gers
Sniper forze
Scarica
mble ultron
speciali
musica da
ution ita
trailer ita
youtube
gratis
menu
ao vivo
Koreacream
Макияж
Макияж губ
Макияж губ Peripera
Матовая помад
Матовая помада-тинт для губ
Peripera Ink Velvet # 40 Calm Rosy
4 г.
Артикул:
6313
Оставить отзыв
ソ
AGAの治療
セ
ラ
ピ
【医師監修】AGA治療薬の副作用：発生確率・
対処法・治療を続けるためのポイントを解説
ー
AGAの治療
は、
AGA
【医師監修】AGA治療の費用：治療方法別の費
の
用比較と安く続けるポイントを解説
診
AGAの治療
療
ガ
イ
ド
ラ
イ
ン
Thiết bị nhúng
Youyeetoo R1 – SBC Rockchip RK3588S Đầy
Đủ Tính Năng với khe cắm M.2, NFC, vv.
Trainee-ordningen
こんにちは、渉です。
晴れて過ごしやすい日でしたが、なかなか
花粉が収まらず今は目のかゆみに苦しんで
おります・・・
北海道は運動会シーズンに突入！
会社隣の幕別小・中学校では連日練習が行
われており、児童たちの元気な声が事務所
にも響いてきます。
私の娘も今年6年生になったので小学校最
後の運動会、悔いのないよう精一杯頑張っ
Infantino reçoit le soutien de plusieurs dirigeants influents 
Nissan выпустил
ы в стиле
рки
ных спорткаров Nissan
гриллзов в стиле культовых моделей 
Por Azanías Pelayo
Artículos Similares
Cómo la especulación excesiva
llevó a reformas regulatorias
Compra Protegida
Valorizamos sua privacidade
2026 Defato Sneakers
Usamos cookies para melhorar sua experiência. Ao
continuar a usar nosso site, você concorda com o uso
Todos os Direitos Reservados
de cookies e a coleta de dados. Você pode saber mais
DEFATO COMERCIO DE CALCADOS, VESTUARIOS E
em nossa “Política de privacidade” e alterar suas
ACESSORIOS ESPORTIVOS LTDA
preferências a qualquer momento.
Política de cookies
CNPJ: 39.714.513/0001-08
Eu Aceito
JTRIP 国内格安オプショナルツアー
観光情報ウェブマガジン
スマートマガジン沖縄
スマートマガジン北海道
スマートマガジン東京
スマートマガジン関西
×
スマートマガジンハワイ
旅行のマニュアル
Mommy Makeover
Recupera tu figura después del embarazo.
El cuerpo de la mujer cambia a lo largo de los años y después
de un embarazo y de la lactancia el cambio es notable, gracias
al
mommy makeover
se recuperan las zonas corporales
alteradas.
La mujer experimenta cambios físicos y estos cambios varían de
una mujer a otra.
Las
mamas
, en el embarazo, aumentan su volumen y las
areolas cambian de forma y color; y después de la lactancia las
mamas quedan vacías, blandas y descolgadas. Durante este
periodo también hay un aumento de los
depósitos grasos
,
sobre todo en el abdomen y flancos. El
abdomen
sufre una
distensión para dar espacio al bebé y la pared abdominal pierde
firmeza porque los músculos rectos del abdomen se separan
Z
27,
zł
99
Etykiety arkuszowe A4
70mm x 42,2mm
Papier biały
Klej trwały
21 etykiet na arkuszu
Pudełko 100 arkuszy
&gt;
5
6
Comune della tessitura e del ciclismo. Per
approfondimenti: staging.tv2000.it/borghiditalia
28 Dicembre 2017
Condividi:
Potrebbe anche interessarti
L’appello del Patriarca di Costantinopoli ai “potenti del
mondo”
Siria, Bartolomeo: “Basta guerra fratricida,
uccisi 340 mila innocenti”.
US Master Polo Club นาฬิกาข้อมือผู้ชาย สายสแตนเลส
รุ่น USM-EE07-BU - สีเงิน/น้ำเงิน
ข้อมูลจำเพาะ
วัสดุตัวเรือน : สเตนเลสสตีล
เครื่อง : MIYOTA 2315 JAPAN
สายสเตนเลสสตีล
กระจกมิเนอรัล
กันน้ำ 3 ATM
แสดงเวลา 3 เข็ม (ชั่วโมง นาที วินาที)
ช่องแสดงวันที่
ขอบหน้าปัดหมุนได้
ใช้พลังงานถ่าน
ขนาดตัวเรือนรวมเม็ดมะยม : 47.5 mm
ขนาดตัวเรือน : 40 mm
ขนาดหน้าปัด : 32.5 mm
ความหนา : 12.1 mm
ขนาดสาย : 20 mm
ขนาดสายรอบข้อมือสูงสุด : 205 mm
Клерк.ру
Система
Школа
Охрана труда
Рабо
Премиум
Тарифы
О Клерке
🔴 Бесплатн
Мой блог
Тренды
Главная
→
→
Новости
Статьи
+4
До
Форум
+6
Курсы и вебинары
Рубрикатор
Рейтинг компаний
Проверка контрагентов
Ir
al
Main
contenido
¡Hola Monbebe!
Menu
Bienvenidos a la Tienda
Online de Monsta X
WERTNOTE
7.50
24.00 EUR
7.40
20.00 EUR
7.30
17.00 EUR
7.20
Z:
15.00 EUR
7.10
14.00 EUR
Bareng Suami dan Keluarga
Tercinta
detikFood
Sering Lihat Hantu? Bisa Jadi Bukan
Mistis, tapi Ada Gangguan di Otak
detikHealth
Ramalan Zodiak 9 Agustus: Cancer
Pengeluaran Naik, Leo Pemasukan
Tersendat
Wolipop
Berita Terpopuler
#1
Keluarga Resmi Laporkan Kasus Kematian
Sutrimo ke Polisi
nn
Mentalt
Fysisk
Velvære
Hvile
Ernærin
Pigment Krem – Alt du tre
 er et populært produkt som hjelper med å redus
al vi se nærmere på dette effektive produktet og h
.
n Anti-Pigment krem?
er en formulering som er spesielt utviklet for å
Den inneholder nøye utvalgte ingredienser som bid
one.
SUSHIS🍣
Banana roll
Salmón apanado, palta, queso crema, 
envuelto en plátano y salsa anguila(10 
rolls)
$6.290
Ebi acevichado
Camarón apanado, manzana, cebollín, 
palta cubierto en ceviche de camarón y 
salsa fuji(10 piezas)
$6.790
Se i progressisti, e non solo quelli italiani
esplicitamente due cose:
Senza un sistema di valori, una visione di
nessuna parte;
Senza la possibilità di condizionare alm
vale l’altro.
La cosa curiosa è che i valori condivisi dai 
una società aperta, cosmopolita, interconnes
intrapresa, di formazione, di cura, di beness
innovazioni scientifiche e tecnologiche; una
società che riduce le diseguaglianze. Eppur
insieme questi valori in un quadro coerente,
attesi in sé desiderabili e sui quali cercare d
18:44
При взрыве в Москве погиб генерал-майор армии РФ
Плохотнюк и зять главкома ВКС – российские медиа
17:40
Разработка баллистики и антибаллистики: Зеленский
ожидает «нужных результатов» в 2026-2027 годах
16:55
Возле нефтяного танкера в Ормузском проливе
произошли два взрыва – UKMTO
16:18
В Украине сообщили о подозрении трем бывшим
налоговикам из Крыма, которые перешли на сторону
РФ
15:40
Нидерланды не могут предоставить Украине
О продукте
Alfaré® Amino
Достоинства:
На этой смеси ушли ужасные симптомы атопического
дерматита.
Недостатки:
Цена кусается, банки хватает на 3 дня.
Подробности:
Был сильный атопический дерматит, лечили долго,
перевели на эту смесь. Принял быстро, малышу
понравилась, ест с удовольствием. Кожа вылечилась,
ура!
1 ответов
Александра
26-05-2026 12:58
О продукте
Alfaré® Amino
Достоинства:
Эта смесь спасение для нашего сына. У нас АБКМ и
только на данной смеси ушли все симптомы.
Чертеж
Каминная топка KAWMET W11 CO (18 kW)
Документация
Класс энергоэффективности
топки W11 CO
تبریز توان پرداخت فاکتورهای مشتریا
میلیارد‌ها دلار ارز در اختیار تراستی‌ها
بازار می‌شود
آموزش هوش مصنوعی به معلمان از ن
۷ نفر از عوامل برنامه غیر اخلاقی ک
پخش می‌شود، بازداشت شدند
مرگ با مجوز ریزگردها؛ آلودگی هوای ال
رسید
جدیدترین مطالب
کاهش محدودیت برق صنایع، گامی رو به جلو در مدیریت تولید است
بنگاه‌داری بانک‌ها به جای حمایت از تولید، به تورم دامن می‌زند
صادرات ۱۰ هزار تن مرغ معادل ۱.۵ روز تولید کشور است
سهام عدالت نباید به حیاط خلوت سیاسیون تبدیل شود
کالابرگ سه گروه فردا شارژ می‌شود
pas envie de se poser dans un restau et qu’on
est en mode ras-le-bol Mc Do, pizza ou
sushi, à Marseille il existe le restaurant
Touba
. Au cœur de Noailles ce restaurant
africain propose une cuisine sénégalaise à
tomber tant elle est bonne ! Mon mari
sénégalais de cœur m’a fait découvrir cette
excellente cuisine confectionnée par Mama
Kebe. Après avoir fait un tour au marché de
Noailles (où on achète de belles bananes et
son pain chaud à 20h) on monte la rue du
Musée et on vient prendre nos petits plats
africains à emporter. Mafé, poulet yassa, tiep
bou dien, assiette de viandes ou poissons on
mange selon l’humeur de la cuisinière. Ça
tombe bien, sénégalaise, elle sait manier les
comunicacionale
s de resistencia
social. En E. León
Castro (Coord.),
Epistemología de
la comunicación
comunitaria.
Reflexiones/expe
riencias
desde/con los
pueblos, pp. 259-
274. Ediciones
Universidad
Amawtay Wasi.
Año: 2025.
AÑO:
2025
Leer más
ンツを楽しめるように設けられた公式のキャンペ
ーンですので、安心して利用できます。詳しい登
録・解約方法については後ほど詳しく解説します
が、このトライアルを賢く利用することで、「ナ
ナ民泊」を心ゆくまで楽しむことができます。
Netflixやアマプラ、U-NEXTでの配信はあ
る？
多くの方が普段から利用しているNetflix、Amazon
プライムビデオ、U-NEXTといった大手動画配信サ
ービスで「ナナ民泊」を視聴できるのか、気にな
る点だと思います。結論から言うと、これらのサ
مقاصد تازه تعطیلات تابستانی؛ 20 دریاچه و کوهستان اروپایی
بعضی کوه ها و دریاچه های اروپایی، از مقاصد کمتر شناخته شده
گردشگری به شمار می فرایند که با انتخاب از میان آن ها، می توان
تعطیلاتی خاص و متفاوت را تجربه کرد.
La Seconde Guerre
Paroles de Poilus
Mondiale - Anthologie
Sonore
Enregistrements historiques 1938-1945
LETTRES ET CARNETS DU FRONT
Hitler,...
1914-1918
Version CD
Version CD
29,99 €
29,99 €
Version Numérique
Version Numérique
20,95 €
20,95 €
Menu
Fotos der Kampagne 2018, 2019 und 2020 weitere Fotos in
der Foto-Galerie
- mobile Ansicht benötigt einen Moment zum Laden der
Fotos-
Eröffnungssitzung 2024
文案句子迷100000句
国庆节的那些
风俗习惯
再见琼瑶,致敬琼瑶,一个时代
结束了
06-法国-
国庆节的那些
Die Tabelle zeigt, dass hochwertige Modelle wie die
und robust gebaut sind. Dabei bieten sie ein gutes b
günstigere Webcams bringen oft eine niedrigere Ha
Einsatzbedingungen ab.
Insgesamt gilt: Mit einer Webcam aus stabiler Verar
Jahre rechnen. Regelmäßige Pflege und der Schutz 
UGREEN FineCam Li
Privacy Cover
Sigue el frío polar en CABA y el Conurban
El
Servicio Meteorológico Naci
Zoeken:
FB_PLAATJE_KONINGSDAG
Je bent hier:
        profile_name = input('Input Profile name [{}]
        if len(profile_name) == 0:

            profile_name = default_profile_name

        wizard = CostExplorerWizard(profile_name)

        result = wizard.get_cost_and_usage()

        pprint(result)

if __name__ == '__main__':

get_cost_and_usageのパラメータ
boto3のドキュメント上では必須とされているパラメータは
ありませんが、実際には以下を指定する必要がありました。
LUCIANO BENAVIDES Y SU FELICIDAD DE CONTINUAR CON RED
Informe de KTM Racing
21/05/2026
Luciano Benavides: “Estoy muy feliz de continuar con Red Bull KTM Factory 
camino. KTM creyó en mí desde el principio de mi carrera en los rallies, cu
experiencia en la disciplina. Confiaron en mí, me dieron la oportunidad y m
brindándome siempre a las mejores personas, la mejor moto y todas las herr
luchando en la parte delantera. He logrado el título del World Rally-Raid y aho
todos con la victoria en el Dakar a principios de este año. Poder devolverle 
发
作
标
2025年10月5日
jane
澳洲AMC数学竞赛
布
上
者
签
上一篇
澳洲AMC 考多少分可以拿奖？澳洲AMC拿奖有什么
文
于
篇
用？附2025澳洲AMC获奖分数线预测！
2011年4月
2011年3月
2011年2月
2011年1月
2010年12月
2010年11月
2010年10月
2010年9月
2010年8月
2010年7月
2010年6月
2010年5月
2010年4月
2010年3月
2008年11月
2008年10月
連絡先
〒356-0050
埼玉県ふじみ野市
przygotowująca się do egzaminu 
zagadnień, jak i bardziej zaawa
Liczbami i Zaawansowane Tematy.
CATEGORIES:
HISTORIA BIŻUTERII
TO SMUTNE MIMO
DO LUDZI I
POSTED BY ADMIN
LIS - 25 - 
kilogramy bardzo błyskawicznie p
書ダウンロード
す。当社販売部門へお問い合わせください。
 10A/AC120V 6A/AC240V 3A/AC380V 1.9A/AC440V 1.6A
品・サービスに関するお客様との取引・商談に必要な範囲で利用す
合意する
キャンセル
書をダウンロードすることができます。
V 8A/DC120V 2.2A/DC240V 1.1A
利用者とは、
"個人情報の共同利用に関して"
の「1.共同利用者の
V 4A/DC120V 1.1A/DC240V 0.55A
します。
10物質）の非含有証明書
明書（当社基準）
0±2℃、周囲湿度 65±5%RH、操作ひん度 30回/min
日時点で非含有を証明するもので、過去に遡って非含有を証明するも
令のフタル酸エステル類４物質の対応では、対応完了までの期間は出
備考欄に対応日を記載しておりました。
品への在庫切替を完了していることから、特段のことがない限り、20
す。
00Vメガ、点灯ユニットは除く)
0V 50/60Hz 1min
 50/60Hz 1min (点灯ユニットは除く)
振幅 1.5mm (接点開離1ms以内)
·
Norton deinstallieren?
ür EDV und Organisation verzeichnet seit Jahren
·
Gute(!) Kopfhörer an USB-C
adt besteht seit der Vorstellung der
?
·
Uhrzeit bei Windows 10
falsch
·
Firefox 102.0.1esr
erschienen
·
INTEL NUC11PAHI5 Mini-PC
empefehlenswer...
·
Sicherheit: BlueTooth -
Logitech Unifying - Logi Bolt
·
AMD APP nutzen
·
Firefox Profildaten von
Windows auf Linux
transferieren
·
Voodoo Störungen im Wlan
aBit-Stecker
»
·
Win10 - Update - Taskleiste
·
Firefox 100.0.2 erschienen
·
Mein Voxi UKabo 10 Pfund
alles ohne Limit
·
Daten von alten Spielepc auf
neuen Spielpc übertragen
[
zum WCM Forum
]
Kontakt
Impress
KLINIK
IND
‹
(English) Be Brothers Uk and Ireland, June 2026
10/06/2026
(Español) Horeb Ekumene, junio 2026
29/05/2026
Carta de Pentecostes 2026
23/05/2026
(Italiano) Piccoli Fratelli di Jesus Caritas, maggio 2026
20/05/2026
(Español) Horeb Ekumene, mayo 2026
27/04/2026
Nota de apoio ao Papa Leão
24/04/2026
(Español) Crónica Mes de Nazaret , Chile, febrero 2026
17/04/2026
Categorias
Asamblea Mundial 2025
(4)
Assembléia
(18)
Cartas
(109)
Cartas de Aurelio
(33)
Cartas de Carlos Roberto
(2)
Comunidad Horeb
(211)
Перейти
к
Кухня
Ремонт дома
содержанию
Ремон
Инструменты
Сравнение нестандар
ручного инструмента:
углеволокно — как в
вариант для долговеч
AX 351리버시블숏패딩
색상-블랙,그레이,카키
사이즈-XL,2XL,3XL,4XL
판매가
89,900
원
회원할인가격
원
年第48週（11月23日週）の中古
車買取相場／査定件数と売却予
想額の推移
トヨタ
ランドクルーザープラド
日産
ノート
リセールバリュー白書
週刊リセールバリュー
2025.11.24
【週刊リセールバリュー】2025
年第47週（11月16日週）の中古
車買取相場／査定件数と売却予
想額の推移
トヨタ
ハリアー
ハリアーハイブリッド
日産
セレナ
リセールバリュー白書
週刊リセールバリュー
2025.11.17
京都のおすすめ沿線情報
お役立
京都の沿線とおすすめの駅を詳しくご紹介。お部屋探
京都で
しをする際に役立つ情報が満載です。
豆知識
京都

EXERCISE BRIEF: Could you restate word for word the lines above, from the one that contains "произошли два взрыва – UKMTO" through the one that contains "Эта смесь спасение", and no others?

ANSWER SECTION:
произошли два взрыва – UKMTO
16:18
В Украине сообщили о подозрении трем бывшим
налоговикам из Крыма, которые перешли на сторону
РФ
15:40
Нидерланды не могут предоставить Украине
О продукте
Alfaré® Amino
Достоинства:
На этой смеси ушли ужасные симптомы атопического
дерматита.
Недостатки:
Цена кусается, банки хватает на 3 дня.
Подробности:
Был сильный атопический дерматит, лечили долго,
перевели на эту смесь. Принял быстро, малышу
понравилась, ест с удовольствием. Кожа вылечилась,
ура!
1 ответов
Александра
26-05-2026 12:58
О продукте
Alfaré® Amino
Достоинства:
Эта смесь спасение для нашего сына. У нас АБКМ и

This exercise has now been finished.